Les chatbots IA sont meilleurs que les humains pour les arnaques amoureuses, danger !

Les arnaques sentimentales, bien que présentes depuis longtemps sur le web, évoluent sans cesse, attirant de nouvelles victimes. Des recherches approfondies menées par plusieurs universités révèlent que les chatbots IA surpassent désormais les humains dans la mise en œuvre de ces stratagèmes, ouvrant ainsi la voie à des implications inquiétantes sur la sécurité des utilisateurs.

Arnaques sentimentales : un phénomène alarmant

Une arnaque sentimentale débute souvent sur une application de rencontre. Le fraudeur se présente sous un profil séduisant et engage la conversation avec la victime, jouant le rôle d’un prétendant idéal.

Les échanges s’étendent généralement sur plusieurs mois, le fraudeur prétextant un voyage prolongé à l’étranger comme excuse pour ne pas rencontrer la personne.

Finalement, la situation se corse. Soit un prétendu besoin financier urgent surgit, soit la discussion dérive vers des investissements fictifs, persuadant la victime de s’engager dans des arnaques de type crypto-performance.

Qualifiées de « long cons », ces arnaques nécessitent une construction de la confiance sur une période prolongée. Bien que cela ressemble à un investissement majeur en temps pour les escrocs, ces opérations se déroulent souvent dans des camps de fraude, où des individus perçoivent des salaires misérables, voire sont exploités.
####################
CONSIGNE 1
Transcrivez fidèlement le passage de l'article sur les arnaques sentimentales qui va de « Les chatbots IA sont » jusqu'à « d’un prétendant idéal. » inclus.
CONSIGNE 2
Dans l'article sur les arnaques sentimentales, relevez la première phrase de chacun des paragraphes placés sous l'intertitre « Arnaques sentimentales : un phénomène alarmant ».
CONSIGNE 3
Reprenez l'article sur les arnaques sentimentales et poursuivez-le à partir de sa dernière phrase.
Les lignes ci-dessous ne sont d'aucune utilité ici.
####################
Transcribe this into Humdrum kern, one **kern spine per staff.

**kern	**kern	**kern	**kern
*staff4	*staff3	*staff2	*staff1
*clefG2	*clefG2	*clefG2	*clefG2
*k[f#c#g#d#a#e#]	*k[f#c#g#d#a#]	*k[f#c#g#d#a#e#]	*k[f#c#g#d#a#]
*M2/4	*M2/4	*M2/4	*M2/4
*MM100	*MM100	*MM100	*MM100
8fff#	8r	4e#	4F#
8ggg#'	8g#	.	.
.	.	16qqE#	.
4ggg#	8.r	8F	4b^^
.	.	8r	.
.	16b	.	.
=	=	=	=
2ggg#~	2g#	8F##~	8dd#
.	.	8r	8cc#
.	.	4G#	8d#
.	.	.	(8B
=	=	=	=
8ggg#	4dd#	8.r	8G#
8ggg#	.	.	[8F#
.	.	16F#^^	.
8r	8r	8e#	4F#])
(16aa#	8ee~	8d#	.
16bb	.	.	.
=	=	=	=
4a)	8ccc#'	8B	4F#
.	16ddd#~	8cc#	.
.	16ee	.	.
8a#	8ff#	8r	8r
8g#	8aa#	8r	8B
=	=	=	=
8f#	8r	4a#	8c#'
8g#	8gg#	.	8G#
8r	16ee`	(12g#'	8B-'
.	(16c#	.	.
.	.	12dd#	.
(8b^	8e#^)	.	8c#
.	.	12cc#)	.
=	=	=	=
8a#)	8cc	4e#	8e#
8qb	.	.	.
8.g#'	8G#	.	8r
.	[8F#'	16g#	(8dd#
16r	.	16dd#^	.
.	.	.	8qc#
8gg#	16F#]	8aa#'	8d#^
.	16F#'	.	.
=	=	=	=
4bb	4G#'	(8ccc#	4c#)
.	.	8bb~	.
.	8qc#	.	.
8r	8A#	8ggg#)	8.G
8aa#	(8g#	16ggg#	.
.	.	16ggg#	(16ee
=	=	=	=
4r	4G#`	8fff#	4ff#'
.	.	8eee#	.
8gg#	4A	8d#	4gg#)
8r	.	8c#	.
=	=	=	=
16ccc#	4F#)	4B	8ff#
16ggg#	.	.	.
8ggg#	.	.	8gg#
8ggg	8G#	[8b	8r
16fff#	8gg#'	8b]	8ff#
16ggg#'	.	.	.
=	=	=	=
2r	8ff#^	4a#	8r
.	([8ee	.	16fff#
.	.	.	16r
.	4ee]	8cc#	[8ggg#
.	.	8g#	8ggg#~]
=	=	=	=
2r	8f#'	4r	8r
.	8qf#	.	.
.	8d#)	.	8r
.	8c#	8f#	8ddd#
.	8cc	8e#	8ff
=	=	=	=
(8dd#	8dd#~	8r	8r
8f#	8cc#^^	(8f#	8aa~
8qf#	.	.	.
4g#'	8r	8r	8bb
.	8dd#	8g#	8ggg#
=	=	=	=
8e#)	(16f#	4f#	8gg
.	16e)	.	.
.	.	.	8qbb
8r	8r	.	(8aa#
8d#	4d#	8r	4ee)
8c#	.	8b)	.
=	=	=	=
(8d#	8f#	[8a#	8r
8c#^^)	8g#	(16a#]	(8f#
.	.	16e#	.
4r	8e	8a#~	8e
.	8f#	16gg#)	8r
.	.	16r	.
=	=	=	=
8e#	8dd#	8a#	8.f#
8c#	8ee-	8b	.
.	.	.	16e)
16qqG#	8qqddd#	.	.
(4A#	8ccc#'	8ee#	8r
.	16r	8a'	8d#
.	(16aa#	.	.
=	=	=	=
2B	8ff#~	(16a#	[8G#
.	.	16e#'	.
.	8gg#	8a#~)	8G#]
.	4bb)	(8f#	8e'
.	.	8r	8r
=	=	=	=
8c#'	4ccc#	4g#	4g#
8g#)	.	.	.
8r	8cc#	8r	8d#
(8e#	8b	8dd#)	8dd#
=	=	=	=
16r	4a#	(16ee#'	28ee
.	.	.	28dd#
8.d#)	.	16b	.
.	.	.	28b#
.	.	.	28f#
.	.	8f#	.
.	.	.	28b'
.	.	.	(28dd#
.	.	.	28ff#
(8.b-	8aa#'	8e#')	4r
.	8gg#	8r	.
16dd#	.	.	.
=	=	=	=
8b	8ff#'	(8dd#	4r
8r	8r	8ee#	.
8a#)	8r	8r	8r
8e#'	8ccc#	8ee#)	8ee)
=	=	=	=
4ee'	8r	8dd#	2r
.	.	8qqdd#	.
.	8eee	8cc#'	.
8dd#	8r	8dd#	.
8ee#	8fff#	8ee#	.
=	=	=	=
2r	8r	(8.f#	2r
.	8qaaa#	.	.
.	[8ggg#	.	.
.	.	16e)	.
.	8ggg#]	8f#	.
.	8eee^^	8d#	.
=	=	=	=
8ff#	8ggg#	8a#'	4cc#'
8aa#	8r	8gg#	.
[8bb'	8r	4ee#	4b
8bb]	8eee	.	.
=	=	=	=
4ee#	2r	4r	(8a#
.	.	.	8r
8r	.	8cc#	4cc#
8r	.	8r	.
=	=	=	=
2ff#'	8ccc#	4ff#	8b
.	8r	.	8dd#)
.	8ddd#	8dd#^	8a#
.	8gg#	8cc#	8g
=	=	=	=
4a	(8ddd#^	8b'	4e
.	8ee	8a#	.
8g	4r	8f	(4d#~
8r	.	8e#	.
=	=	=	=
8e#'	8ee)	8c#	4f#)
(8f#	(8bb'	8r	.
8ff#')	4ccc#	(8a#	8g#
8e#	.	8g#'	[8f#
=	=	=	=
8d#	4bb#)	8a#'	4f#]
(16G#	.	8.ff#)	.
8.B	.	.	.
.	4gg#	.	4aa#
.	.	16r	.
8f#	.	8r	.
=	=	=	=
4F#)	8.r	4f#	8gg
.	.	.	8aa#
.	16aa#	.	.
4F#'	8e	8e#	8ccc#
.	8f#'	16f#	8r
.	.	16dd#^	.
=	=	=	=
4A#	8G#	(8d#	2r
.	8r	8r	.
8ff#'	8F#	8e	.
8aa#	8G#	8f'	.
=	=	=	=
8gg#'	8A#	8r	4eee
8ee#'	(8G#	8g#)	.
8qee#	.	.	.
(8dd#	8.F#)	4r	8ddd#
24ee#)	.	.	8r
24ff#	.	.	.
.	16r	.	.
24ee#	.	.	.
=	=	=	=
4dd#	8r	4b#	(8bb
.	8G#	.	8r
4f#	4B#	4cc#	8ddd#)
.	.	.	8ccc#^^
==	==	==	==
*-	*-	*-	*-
####################
RÉPONSE 1
Les chatbots IA sont meilleurs que les humains pour les arnaques amoureuses, danger !

Les arnaques sentimentales, bien que présentes depuis longtemps sur le web, évoluent sans cesse, attirant de nouvelles victimes. Des recherches approfondies menées par plusieurs universités révèlent que les chatbots IA surpassent désormais les humains dans la mise en œuvre de ces stratagèmes, ouvrant ainsi la voie à des implications inquiétantes sur la sécurité des utilisateurs.

Arnaques sentimentales : un phénomène alarmant

Une arnaque sentimentale débute souvent sur une application de rencontre. Le fraudeur se présente sous un profil séduisant et engage la conversation avec la victime, jouant le rôle d’un prétendant idéal.

RÉPONSE 2
- Une arnaque sentimentale débute souvent sur une application de rencontre.
- Les échanges s’étendent généralement sur plusieurs mois, le fraudeur prétextant un voyage prolongé à l’étranger comme excuse pour ne pas rencontrer la personne.
- Finalement, la situation se corse.
- Qualifiées de « long cons », ces arnaques nécessitent une construction de la confiance sur une période prolongée.

RÉPONSE 3
L’IA face à l’homme : un défi de confiance

Wired a rapporté une étude impliquant ChatGPT, Claude et Gemini, menée par quatre institutions académiques. Les chercheurs ont mis les chatbots IA en compétition avec des humains dans des simulations d’escroqueries, centrées sur les conversations de confiance qui incitent ensuite à des investissements frauduleux.

Les participants, inconscients des véritables objectifs de l’étude, croyaient dialoguer avec une personne réelle. Les résultats ont démontré que l’IA réussissait remarquablement bien à se faire passer pour un humain, dépassant même les escrocs humains dans certaines mesures.

Lorsque les individus devaient effectuer une action, seulement 18% d’entre eux acceptaient de suivre les instructions d’un être humain, alors que ce chiffre montait à près de 50% pour les échanges avec un chatbot IA.

Les évaluations accordées à la confiance ressentie envers leur interlocuteur étaient clairement en faveur des chatbots, qui obtenaient des scores supérieurs.

Suite à cette découverte, des représentants d’Anthropic, OpenAI et Google ont été contactés. Alors qu’OpenAI et Google n’ont pas répondu, Anthropic a affirmé dans un communiqué que sa politique interdit l’utilisation de sa plateforme pour des activités frauduleuses.

Une capacité d’expansion préoccupante

L’aspect le plus inquiétant de cette étude est que l’utilisation de chatbots IA pourrait permettre aux centres de fraude d’accroître considérablement leurs opérations. Ces « scambots » pourraient engager simultanément des milliers de victimes.

L’intervention humaine devient alors nécessaire uniquement lors de la demande de fonds, permettant ainsi de contourner les protections intégrées dans les systèmes d’IA.